Instructions to follow: Take the entries that follow and return only the lines from the one with "Ваш номер телефона" through the final line, leaving every picture behind.

Dataset records:
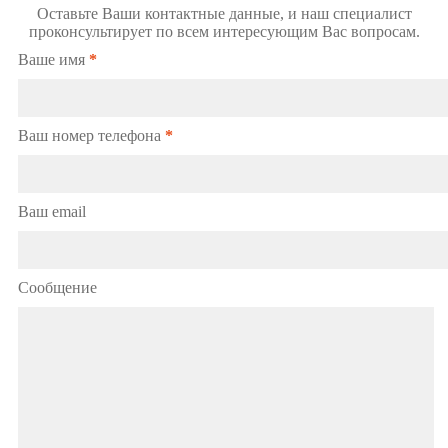
Оставьте Ваши контактные данные, и наш специалист
проконсультирует по всем интересующим Вас вопросам.
Ваше имя
*
Ваш номер телефона
*
Ваш email
Сообщение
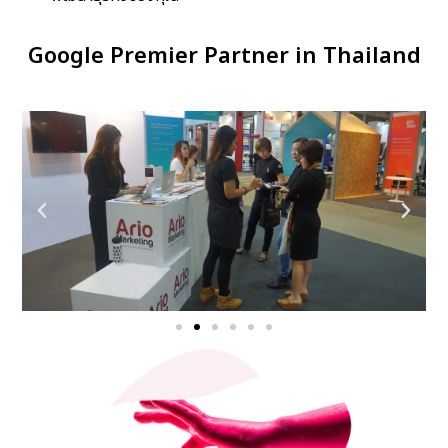
Google Premier Partner in Thailand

Answer to the exercise:
Ваш номер телефона
*
Ваш email
Сообщение
Google Premier Partner in Thailand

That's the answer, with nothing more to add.